Selected extract:
Well I was born in Queens, New York. I've moved to Illinoise, Mexico, Virginia, Puerto Rico, back to VA, and now I currently live in Maryland. I have Hispanic parents, spoke Spanish first and learned English early in elementary school.

[Average nerdy kid] As a child, I had asthma, which constricted my ability to have fun like the other kids. I instead spent my time pondering and exploring the world, both real and metaphorical. I studied about my asthma, the human body, and the universe. Astronomy fascinated my little brain. The school system labeled me as gifted (even though I never thought of myself as 'smart'), shipping me off to a school with other kids "like" me. Never really made friends (even though I kinda wanted to). Moved to Puerto Rico for 3rd and 4th grade with a relaxed school system and enviroment. I went back to VA and continued an accelerated scholarly program at the middle school magnet program. I started to make friends in 8th grade, but around this time, I developed an addiction to pornography.

[Painful repentance] Since I knew how to work computers than my parents at this age, I knew how to clear history, set up a private browser, and find mobile sites and jailbroken apps for my iPod Touch. This lead me to act very sexual and flamboyant way. That's how I thought I could get friends. I knew the gospel was true and felt the spirit before, but as I got into this addiction, my spiritual progression went backwords. I saw myself sinking into the darkness of hell and falling short of the glory of God. I wasn't upholding my priesthood power. I was chained to the addictive powers of sin. One day, after coming home from a mini youth conferance, I told my mom to stop the car. I poured out the agony of my soul and cried out to her and my God to release me from the claws of the Advesary. That moment forever changed my life. I began the long, painful journey that is repentance. I started to feel the spirit again. I got my patriarchal blessing at the age of 14. I felt safe in the temple again.

Required task:
Print the passage of the life story above that opens with the words "[Average nerdy kid]" and closes with "addiction to pornography.".

Data shown:
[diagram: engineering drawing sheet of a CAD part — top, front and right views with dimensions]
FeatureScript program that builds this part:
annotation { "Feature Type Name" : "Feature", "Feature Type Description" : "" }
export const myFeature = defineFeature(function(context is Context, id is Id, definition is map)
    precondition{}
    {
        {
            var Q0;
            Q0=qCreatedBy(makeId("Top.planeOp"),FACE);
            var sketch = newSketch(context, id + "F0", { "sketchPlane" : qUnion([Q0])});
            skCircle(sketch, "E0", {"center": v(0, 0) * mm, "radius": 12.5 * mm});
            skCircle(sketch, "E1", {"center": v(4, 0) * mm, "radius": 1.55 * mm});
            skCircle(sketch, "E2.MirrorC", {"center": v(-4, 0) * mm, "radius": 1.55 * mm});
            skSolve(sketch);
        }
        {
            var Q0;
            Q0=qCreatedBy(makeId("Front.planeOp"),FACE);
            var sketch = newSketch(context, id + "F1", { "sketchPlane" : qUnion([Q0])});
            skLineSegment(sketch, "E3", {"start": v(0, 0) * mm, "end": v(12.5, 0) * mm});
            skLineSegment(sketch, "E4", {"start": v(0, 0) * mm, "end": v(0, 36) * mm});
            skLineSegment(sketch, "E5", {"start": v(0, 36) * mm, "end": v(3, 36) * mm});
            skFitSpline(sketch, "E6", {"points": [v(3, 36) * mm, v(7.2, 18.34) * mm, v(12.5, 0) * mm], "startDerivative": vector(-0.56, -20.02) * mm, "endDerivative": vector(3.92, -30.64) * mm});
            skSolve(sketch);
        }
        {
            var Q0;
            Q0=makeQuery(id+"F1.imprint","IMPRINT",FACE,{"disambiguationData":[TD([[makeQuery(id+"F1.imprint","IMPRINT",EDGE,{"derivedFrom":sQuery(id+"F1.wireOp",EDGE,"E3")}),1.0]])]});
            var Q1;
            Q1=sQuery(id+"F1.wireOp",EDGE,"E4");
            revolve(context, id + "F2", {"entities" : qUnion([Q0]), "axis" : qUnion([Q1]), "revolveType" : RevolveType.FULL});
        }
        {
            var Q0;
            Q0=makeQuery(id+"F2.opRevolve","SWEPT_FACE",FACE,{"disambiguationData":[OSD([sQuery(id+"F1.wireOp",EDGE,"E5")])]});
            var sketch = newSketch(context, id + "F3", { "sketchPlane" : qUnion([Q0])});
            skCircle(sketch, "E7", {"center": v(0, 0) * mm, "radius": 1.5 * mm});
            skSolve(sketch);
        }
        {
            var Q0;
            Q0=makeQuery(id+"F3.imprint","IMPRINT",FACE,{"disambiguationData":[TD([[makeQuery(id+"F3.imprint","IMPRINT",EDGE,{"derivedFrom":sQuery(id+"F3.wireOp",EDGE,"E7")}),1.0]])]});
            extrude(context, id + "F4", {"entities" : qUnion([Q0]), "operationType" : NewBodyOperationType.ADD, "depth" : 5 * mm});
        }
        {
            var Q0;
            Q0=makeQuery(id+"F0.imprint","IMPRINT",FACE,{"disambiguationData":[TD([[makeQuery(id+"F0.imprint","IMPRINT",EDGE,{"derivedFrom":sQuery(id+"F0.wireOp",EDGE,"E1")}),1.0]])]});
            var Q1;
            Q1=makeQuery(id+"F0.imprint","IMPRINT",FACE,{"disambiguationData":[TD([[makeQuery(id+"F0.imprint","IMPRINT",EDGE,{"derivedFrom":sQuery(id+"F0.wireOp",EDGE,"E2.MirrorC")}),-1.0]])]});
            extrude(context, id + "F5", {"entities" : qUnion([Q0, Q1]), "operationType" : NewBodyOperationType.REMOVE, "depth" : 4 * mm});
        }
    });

Reply to the exercise:
[Average nerdy kid] As a child, I had asthma, which constricted my ability to have fun like the other kids. I instead spent my time pondering and exploring the world, both real and metaphorical. I studied about my asthma, the human body, and the universe. Astronomy fascinated my little brain. The school system labeled me as gifted (even though I never thought of myself as 'smart'), shipping me off to a school with other kids "like" me. Never really made friends (even though I kinda wanted to). Moved to Puerto Rico for 3rd and 4th grade with a relaxed school system and enviroment. I went back to VA and continued an accelerated scholarly program at the middle school magnet program. I started to make friends in 8th grade, but around this time, I developed an addiction to pornography.